[WHAT YOU NEED TO DO]
Output the listing below verbatim, but drop the images.

[SUPPLIED DATA]
= = = = = = =

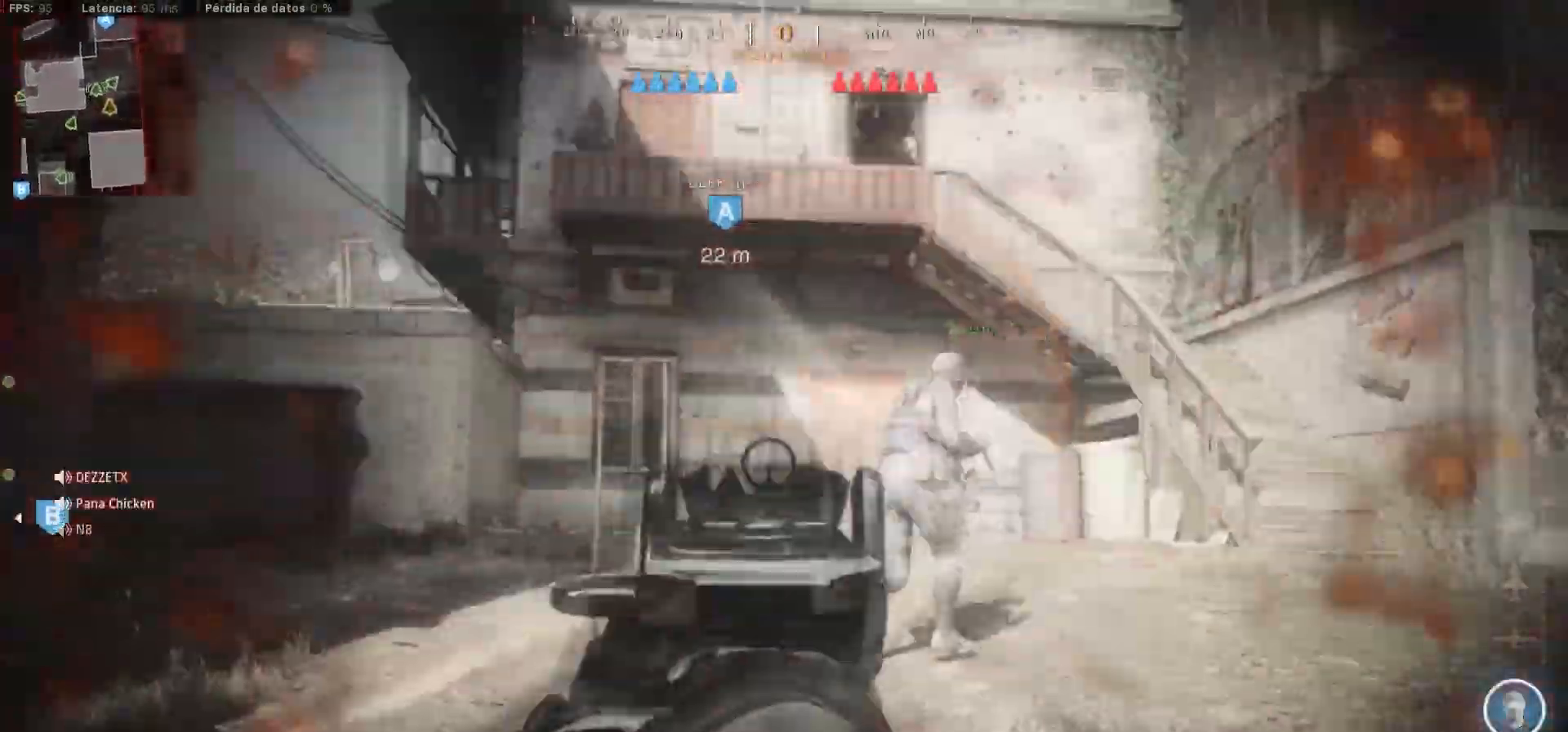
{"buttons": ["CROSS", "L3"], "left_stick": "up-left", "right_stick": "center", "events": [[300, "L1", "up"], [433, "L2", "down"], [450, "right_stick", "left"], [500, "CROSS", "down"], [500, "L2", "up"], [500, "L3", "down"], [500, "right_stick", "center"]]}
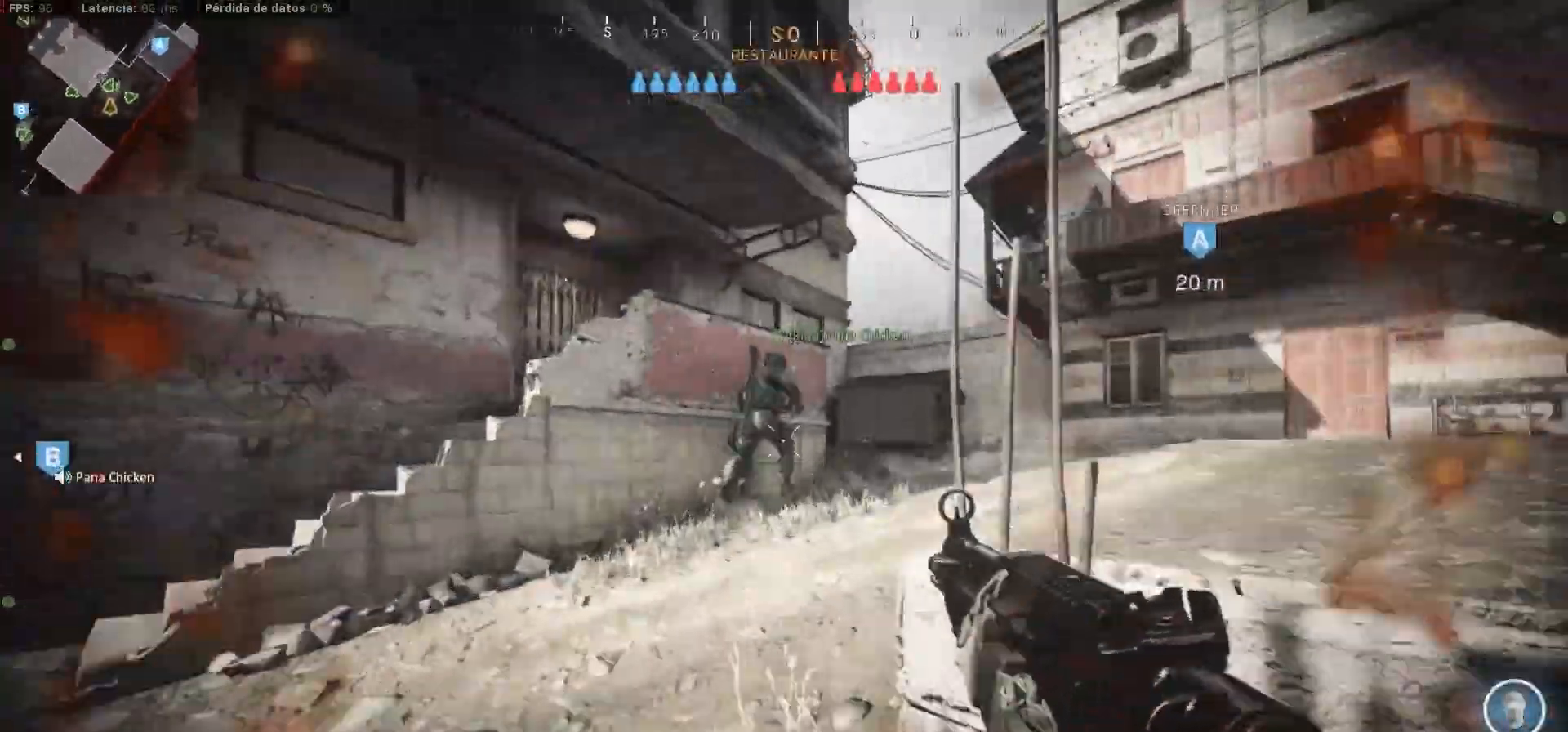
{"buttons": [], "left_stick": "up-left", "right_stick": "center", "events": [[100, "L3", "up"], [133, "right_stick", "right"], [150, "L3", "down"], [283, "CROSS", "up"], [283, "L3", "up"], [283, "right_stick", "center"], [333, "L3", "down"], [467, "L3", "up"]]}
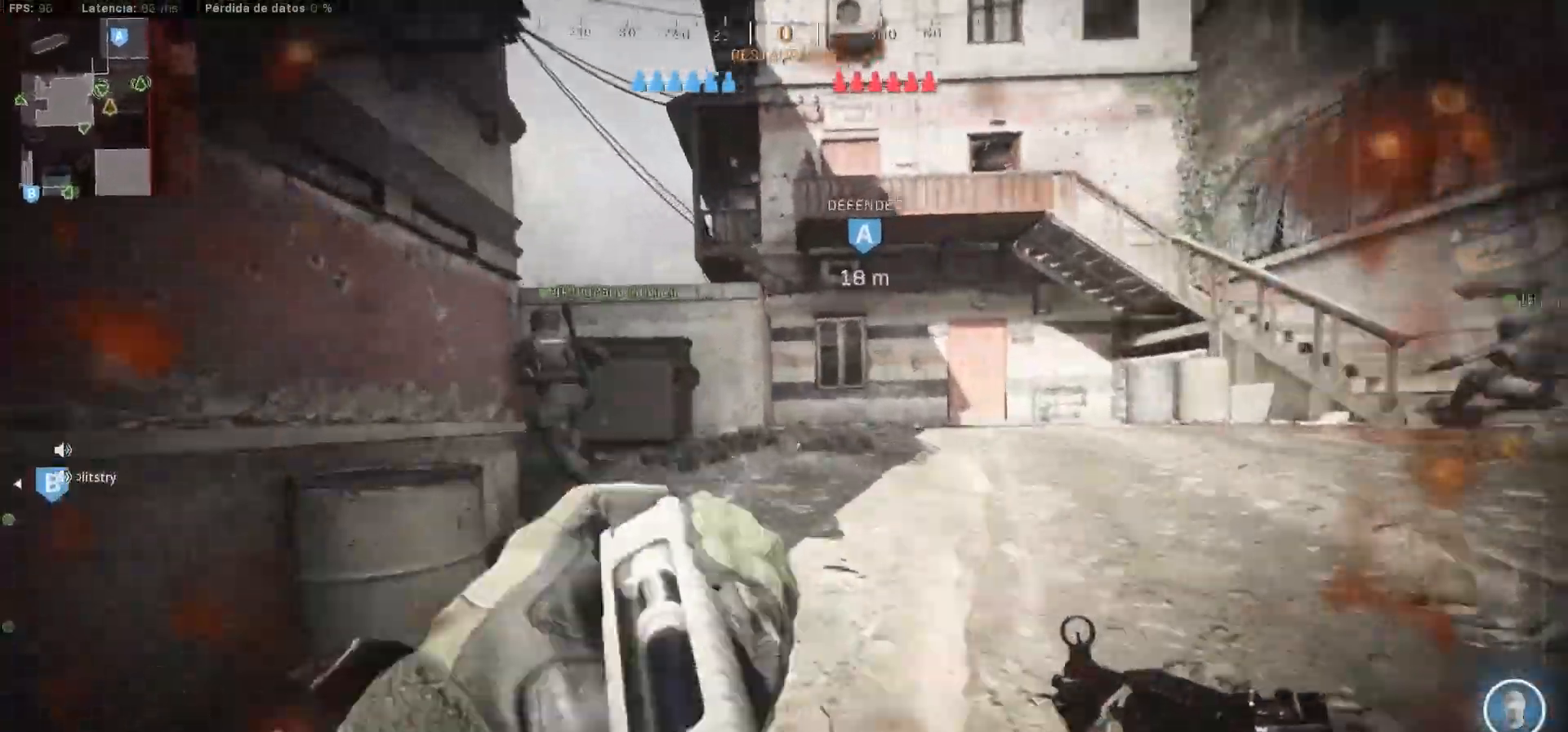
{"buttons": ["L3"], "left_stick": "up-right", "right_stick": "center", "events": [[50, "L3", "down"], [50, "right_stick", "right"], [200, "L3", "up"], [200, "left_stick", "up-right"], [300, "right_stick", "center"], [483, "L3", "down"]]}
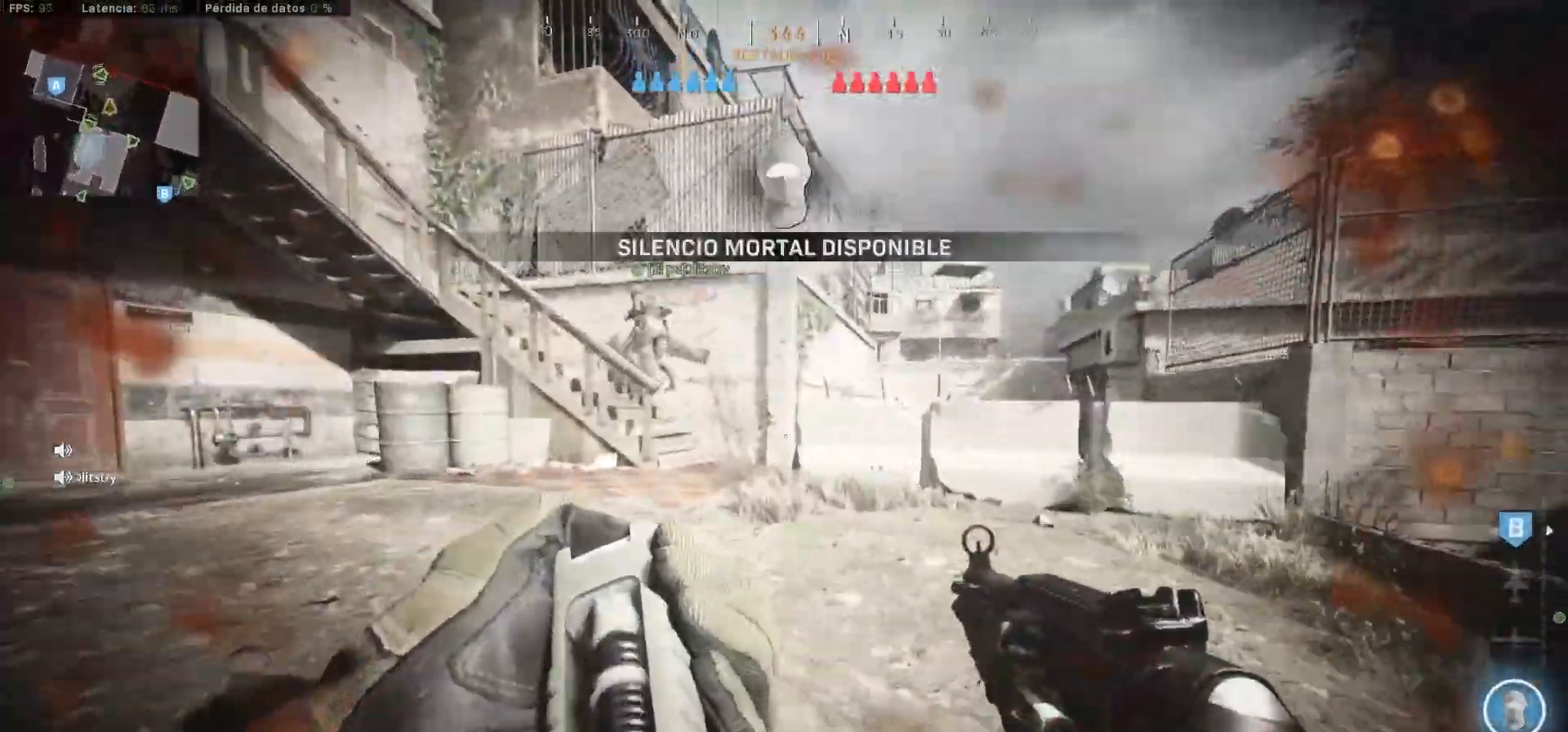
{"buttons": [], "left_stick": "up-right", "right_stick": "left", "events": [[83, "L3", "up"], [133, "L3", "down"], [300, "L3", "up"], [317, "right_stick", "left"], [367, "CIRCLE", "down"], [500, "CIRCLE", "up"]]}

= = = = = = =

[WRITTEN SOLUTION]
{"buttons": ["CROSS", "L3"], "left_stick": "up-left", "right_stick": "center", "events": [[300, "L1", "up"], [433, "L2", "down"], [450, "right_stick", "left"], [500, "CROSS", "down"], [500, "L2", "up"], [500, "L3", "down"], [500, "right_stick", "center"]]}
{"buttons": [], "left_stick": "up-left", "right_stick": "center", "events": [[100, "L3", "up"], [133, "right_stick", "right"], [150, "L3", "down"], [283, "CROSS", "up"], [283, "L3", "up"], [283, "right_stick", "center"], [333, "L3", "down"], [467, "L3", "up"]]}
{"buttons": ["L3"], "left_stick": "up-right", "right_stick": "center", "events": [[50, "L3", "down"], [50, "right_stick", "right"], [200, "L3", "up"], [200, "left_stick", "up-right"], [300, "right_stick", "center"], [483, "L3", "down"]]}
{"buttons": [], "left_stick": "up-right", "right_stick": "left", "events": [[83, "L3", "up"], [133, "L3", "down"], [300, "L3", "up"], [317, "right_stick", "left"], [367, "CIRCLE", "down"], [500, "CIRCLE", "up"]]}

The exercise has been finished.